Study of ideal strength and electronic structure in transition-metal compounds and alloys

First principle total energy methods are employed to study the ideal strengths and electronic structures in two metallic systems: transition-metal aluminides (FeAl, CoAl, and NiAl) and Ti-V binary alloys.; The ideal strength calculation resolves the substantial difference between FeAl and NiAl: Under ⟨100⟩ tension, FeAl shows unique weakness while both CoAl and NiAl have high ideal strengths. Under ⟨111⟩ shear, NiAl has its ideal shear strength dictated by crystallographic symmetry whereas the instability of FeAl is found to be associated with the weakness in ⟨100⟩ tension. The electronic structure study reveals that the unique weakness of FeAl along ⟨100⟩ direction is due to the instability introduced by the filling of antibonding d states. The elastic stability analysis further demonstrates that under the ⟨100⟩ stress FeAl simply fails by tension while NiAl fails by shear.
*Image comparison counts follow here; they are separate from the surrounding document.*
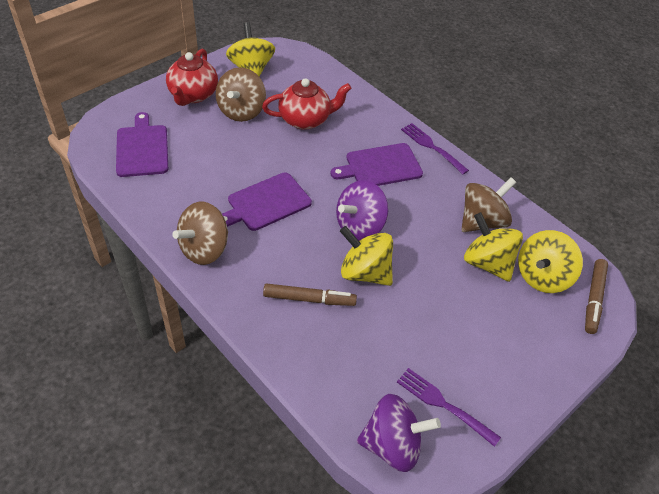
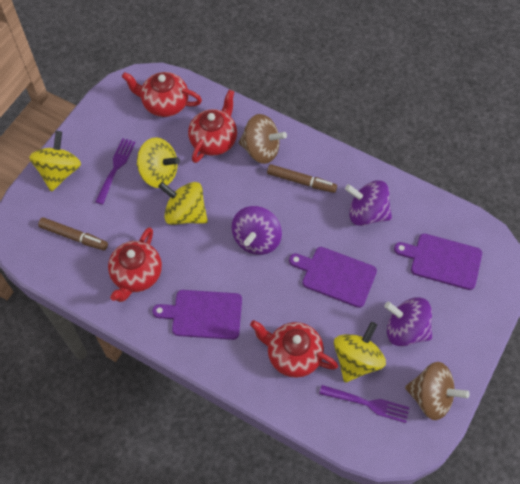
brown spinning top: [172,202,228,265] [215,67,266,122] [461,177,516,232] = 3 -> [239,114,287,164] [405,362,470,420] = 2
purple spinning top: [336,180,389,241] [357,394,441,472] = 2 -> [232,206,282,255] [345,180,392,226] [384,297,432,347] = 3
red teapot: [166,49,218,106] [262,78,352,130] = 2 -> [108,227,162,302] [122,72,202,117] [188,90,237,163] [250,320,338,378] = 4

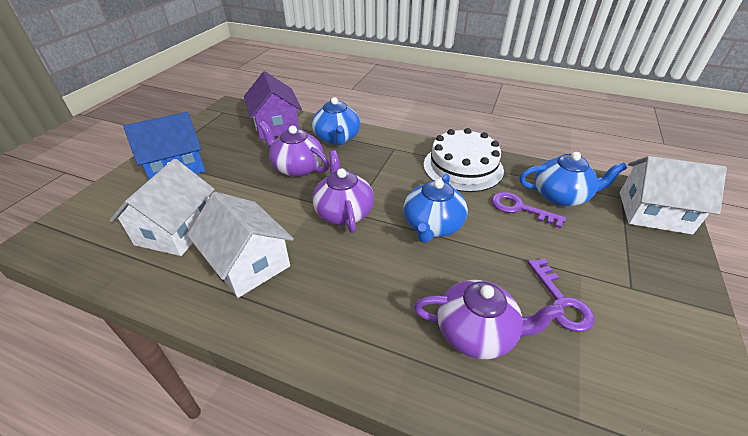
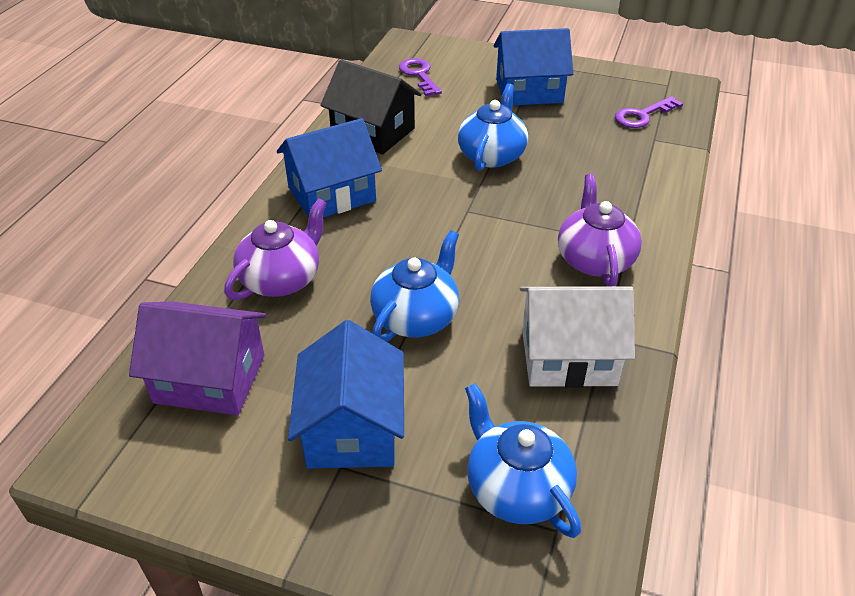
black house: none = 0 -> [320,59,422,155] = 1
blue house: [123,112,205,180] = 1 -> [277,118,382,218] [288,320,404,469] [494,28,573,106] = 3
purple teapot: [259,121,330,177] [313,150,374,233] [414,280,564,359] = 3 -> [224,198,327,300] [558,174,642,286] = 2
white cake: [424,128,504,192] = 1 -> none = 0
white house: [110,159,215,256] [187,192,294,298] [620,156,727,235] = 3 -> [520,286,635,388] = 1

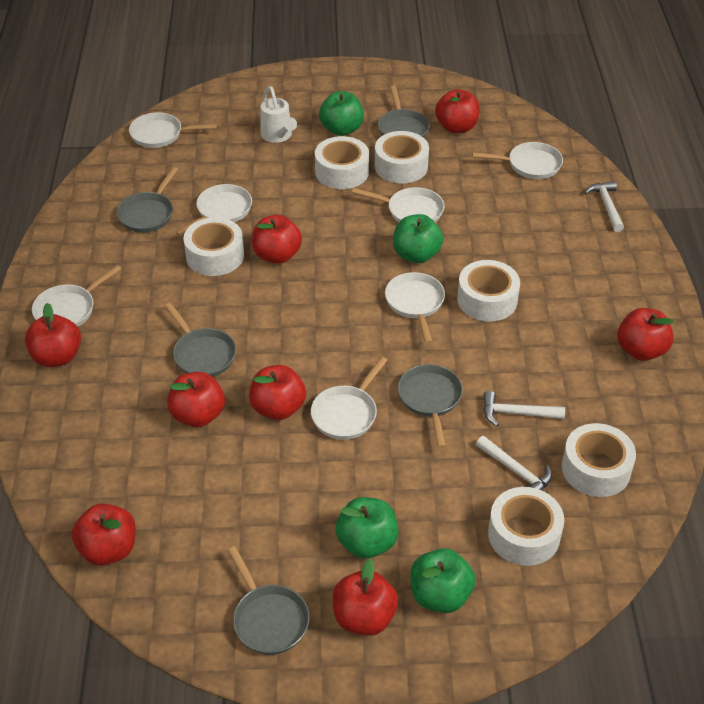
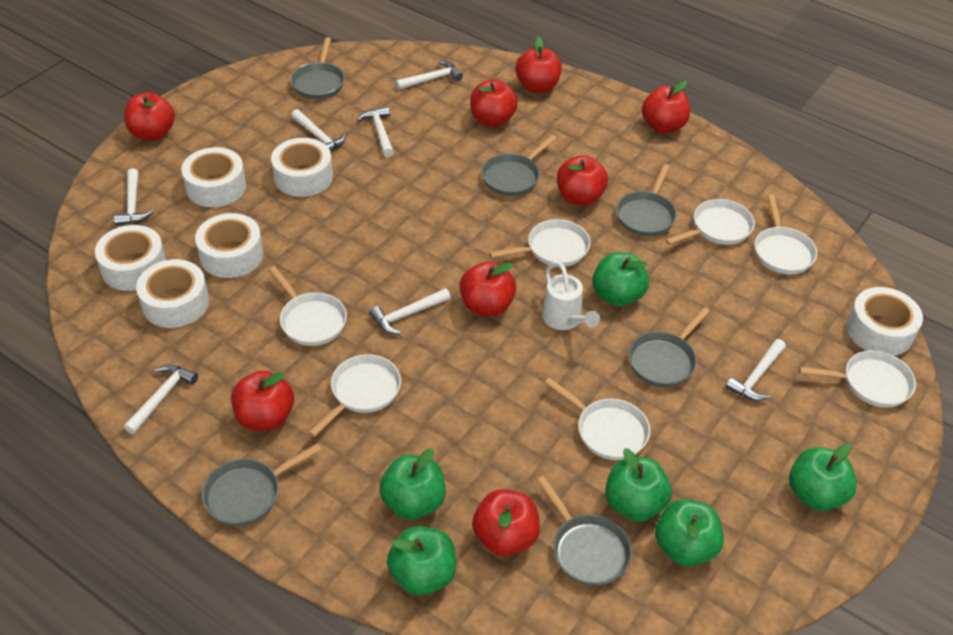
green apple: [319,91,364,136] [335,497,398,559] [393,214,443,263] [410,548,475,613] = 4 -> [379,449,446,520] [387,526,456,595] [592,252,649,307] [605,448,672,522] [655,499,724,566] [789,443,857,511] = 6
grey pan: [117,167,178,233] [165,303,236,377] [227,546,310,655] [378,85,430,138] [398,364,463,448] = 5 -> [202,443,322,526] [291,37,345,99] [481,135,556,196] [536,476,632,586] [616,164,677,236] [629,307,710,387] = 6
white hammer: [476,436,552,490] [483,391,565,426] [584,181,624,232] = 3 -> [114,168,154,226] [124,364,198,434] [291,109,346,152] [357,106,394,157] [369,288,451,334] [396,61,463,90] [725,339,786,401] = 7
The calculation explains the experimentally observed {lcub}100{rcub} preferred cleavage that appears in FeAl only.; Ti-V alloys are adopted to study the intrinsic strength of the complex alloy "gum metal." The predicted ideal strength of Ti75V25 , which shares the same valence electron concentration as in "gum metal," are in good agreement with the measured strength of the bulk alloy. The low intrinsic strength originates from the nearly vanishing C 11--C12 as the alloy's composition draws close to the BCC-HCP structure instability. Accounting for the pinning of the dislocation by alloying additions, our study explains the absence of the dislocation activity observed in experiment, and confirms that ideal strength dominates plastic deformation in "gum metal". Three conditions, i.e ., a nearly zero C11--C 12, a sufficient number of impurity clusters, and a low C 44, are suggested as criteria that should be met in order to exhibit "gum metal-like" behavior.